> _THE PROBLEM_: Please duplicate the passage of the Open MPI thread below word for word, from "That being said, it" up to and including "(and friends) function(s).".

> _PAGE EXTRACT_:
* BEGIN *
Dear Jeff, thanks for the information.

>Open MPI currently has very limited cartesian support -- it actually doesn't remap anything.

I see, OpenMPI doesn't remap anything; this explains probably why my runtime of my simulation varies sometimes between 30% for the same setup.

>Would you have any interest in writing a partitioning algorithm for your needs within the context of a plugin?  I'd be happy to walk >you through the process; it's not too complicated (although we should probably move the discussion off to the Open MPI devel >mailing list).

I guess after using for more than a decade Open Source Software, it's time to give something back :). ... so yes, I am willing to do that !!

Because I am not yet experienced with OpenMPI internals, I would really appreciate your advice, if you could tell me where exactly I have to dig into.. I guess it should be around ompi_topo_create function, but how to write MPI_Cart_Create as a plugin, I will rely on you information. And do you know if MPICH, LAM etc. have an efficient implementation of MPI_Cart_Create ? so I can borrow some ideas from them....

best wishes,

Paul Hilscher

 

On Tue, Jun 29, 2010 at 8:17 PM, Jeff Squyres <jsquyres@cisco.com> wrote:
Open MPI currently has very limited cartesian support -- it actually doesn't remap anything.

That being said, it is *very* easy to extend Open MPI's algorithms for cartesian partitioning.  As you probably already know, Open MPI is all about its plugins -- finding and selecting a good set of plugins to use at run-time.  Open MPI has many different types of plugins.  One of these types of plugins performs the cartesian/graph mapping behind MPI_Cart_create (and friends) function(s).
* END *
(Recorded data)
* BEGIN *
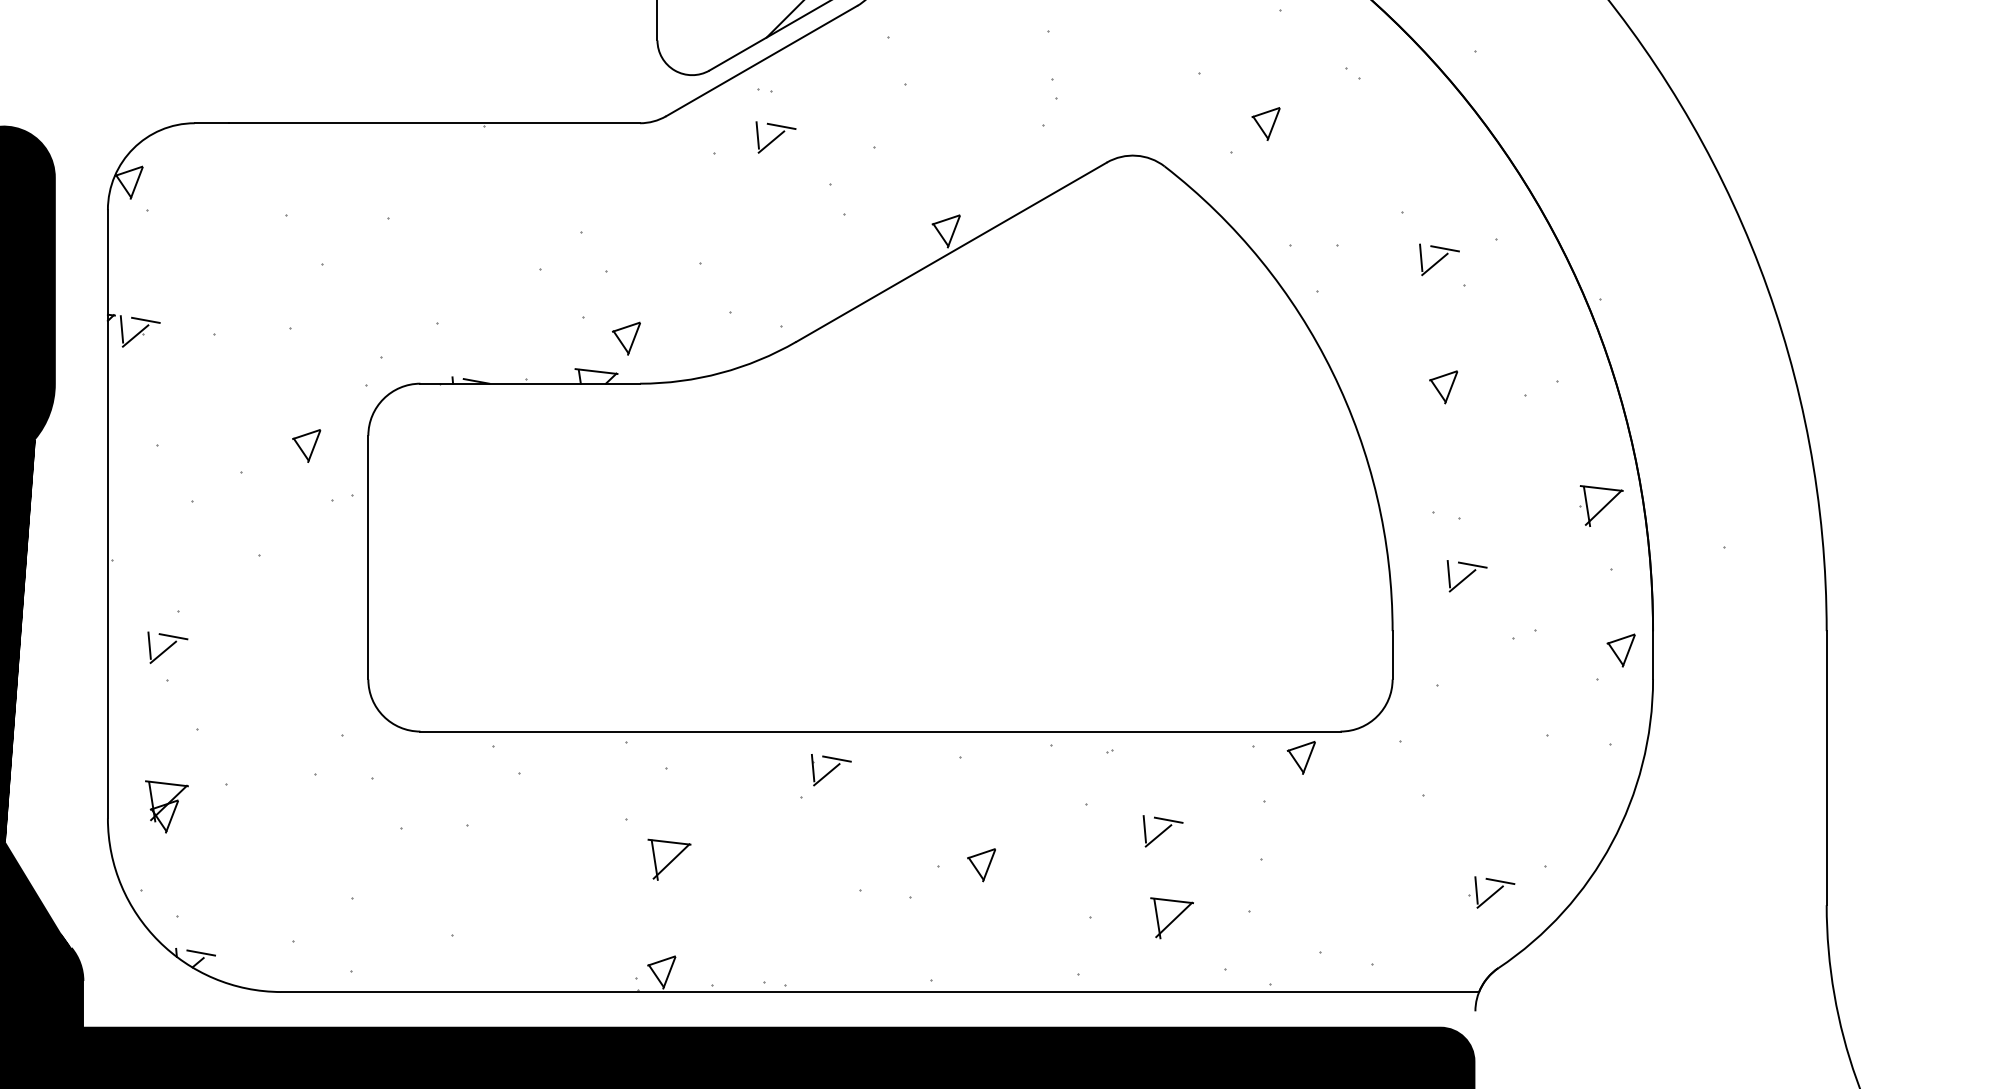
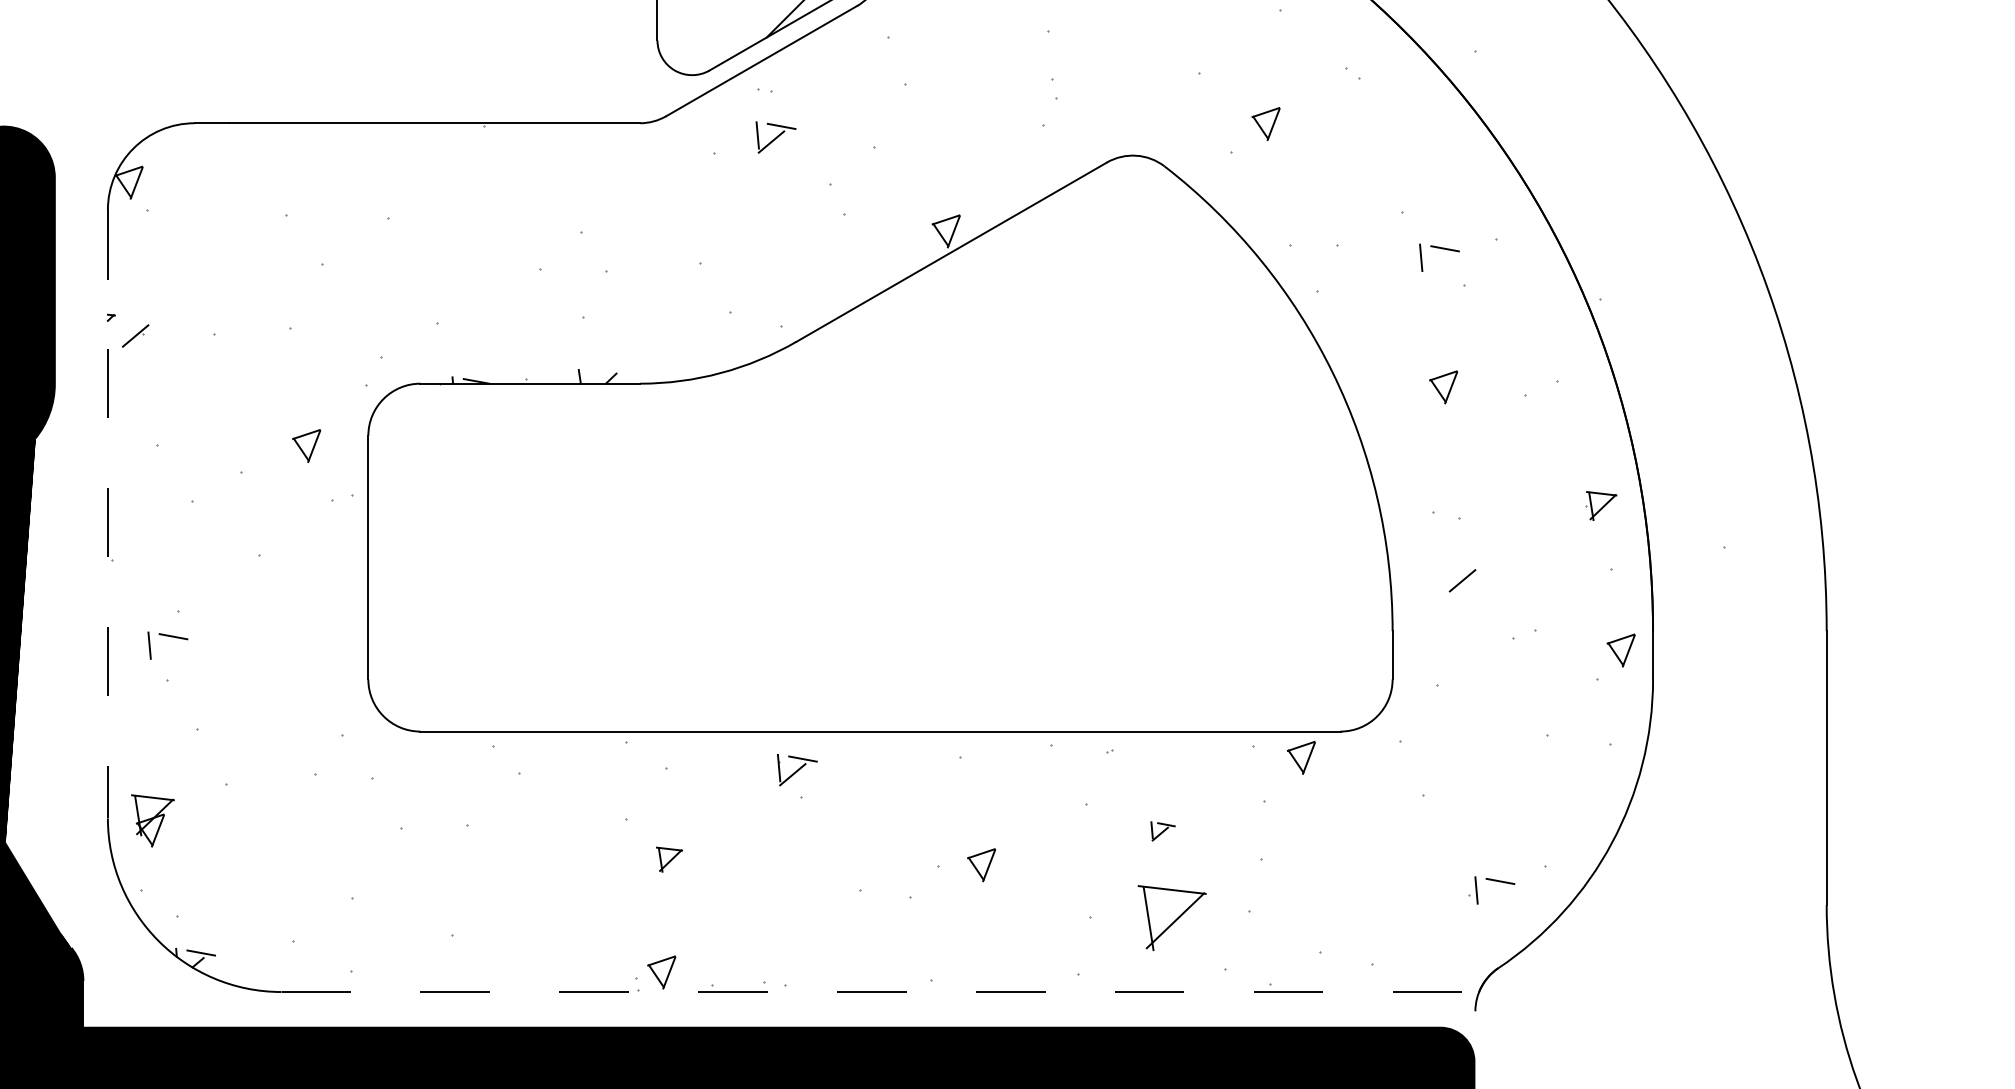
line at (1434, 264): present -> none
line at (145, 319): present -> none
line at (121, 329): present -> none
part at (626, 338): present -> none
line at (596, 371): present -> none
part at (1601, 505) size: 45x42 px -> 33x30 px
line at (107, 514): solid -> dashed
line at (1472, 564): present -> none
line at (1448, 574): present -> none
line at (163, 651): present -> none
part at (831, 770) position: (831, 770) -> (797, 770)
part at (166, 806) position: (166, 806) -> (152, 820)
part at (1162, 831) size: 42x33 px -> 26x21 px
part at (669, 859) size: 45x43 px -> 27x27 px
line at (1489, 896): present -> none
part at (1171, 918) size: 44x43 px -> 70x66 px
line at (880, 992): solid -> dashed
* END *
> _RESPONSE_:
That being said, it is *very* easy to extend Open MPI's algorithms for cartesian partitioning.  As you probably already know, Open MPI is all about its plugins -- finding and selecting a good set of plugins to use at run-time.  Open MPI has many different types of plugins.  One of these types of plugins performs the cartesian/graph mapping behind MPI_Cart_create (and friends) function(s).